Dans la première salle du MMVI, “les œuvres exposées retracent la diffusion de l’islam, via certains acteurs-clés, dont les commerçants, les souverains et les Oulémas, a expliqué, pour sa part, Juliette Bouveresse, commissaire de l’exposition. Dans la seconde salle, les pratiques de l’islam sont décortiquées, notamment le soufisme qui caractérise l’Afrique subsaharienne, avec la Tariqa Tijania qui est au cœur du parcours. Enfin, la dernière partie de l’exposition est dédiée aux arts de l’islam, avec une forte présence d’artistes contemporains. 

L’exposition met en exergue “les liens étroits, passés et présents, tissés entre le monde arabo-musulman et l’Afrique subsaharienne et ambitionne d’ouvrir le monde arabe sur les autres cultures et civilisations, avec une approche pédagogique appropriée visant un large public”, indique le communiqué de presse. 

Dans la Casbah des Oudayas, la galerie Bab El Kebir dévoile les architectures plurielles de l’Afrique subsaharienne. Tandis que l’exposition à Bab Rouah se concentre sur l’univers gnaoua et Tijania. 

Rabat, capitale de la Culture

Pour Jack Lang, président de l’IMA, l’histoire de l’Afrique a “ besoin d’une lumière nouvelle, révélant non seulement l’importance de l’écriture et la transmission des savoirs, mais aussi la beauté des monuments de l’islam sur le continent africain”. L’ancien ministre français de la Culture estime que l’exposition porte l’ambition de “lutter contre les idées reçues et d’ouvrir un champ de connaissance encore trop méconnu”. Ce but suscite, d’après lui, “un écho important au Maroc, porte du Sahara”. 

Bellegarde - IMA
Hache de commandant mahdiste, Soudan, 1881.
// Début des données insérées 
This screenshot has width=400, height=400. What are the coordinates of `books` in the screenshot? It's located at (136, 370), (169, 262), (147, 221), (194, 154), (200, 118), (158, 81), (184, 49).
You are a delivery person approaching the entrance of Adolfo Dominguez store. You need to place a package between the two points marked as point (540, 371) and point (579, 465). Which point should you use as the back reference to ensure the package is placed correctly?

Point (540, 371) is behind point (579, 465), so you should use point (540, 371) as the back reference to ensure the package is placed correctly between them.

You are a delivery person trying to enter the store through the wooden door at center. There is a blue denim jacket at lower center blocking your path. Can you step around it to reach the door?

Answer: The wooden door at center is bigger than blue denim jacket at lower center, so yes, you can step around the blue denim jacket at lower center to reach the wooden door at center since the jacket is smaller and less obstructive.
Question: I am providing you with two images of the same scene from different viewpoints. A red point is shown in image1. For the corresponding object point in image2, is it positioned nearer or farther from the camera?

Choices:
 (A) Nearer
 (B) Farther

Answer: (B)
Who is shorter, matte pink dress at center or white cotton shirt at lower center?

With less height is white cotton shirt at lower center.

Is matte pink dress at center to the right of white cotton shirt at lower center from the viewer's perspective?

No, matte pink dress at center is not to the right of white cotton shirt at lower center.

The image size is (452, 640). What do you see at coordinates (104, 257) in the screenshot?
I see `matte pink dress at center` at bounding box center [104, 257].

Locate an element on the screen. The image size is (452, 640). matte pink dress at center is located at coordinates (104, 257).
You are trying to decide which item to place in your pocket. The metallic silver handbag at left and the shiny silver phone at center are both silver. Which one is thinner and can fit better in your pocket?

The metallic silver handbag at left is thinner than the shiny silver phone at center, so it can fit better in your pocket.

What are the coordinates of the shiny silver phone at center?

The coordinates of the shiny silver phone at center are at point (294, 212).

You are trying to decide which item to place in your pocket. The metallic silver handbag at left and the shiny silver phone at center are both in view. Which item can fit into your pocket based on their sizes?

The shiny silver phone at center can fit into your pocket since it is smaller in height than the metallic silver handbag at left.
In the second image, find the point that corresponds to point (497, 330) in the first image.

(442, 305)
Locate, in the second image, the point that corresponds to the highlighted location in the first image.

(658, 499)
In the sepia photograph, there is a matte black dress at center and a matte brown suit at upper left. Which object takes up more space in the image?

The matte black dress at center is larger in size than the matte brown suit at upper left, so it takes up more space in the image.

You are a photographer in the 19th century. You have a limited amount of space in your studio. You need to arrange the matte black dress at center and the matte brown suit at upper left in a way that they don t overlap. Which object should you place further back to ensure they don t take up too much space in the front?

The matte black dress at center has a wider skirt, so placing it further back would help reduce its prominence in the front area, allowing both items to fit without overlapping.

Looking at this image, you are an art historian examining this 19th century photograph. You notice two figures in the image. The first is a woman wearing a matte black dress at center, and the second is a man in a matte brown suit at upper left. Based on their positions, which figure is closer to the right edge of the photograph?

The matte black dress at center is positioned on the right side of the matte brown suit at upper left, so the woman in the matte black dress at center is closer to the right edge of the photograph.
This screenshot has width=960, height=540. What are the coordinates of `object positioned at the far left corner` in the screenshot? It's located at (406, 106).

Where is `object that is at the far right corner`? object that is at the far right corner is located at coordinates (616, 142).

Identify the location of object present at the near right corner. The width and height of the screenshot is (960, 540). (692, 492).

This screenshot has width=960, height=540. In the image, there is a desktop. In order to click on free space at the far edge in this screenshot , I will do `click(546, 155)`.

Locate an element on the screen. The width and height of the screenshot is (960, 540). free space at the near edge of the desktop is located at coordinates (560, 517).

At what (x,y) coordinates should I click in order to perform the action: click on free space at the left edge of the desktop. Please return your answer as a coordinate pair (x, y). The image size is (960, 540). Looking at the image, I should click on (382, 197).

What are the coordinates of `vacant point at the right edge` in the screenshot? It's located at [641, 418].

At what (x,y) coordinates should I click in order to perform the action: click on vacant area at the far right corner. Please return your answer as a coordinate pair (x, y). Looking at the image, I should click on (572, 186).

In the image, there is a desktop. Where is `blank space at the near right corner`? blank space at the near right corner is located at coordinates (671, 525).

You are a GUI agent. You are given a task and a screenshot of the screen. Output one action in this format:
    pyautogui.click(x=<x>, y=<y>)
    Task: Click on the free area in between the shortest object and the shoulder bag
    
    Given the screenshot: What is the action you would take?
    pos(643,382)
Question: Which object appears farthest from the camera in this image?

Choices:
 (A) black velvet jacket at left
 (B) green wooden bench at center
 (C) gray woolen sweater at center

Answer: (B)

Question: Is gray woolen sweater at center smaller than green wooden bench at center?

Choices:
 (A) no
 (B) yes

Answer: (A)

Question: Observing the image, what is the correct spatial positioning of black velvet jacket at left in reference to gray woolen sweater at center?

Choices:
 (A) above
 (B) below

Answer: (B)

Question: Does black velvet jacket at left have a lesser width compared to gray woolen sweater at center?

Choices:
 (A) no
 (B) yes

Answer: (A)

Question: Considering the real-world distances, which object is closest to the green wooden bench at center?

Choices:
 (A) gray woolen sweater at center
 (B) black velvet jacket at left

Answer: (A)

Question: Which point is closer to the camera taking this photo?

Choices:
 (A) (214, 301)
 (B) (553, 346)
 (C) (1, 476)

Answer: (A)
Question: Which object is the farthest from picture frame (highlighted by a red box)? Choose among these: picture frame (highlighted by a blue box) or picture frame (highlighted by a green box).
“Nous devons porter un message de paix, d’un islam religion de tolérance”, confie au HuffPost Maroc Mehdi Qotbi, le président de la FNM, qui argue que cette exposition vient enrichir le parcours de la Biennale de Rabat, en cours en ce moment. Et d’ajouter, que Rabat devient “réellement ce qu’elle devait être: la capitale de la Culture du royaume”, puisqu’aujourd’hui “toutes les places de Rabat, tous les lieux sont investis par la culture, par la lumière”.   

En marge de cette exposition, l’Académie du royaume du Maroc a initié un cycle de conférences pour sensibiliser le grand public aux problématiques culturelles, antérieures et actuelles de l’Afrique. De plus, un séminaire sera organisé pour chaque conférence, avec des doctorants d’universités marocaines. Le cycle s’étale jusqu’à janvier 2020, au rythme d’une conférence par mois, avec l’intervention d’experts, historiens, professeurs et chercheurs.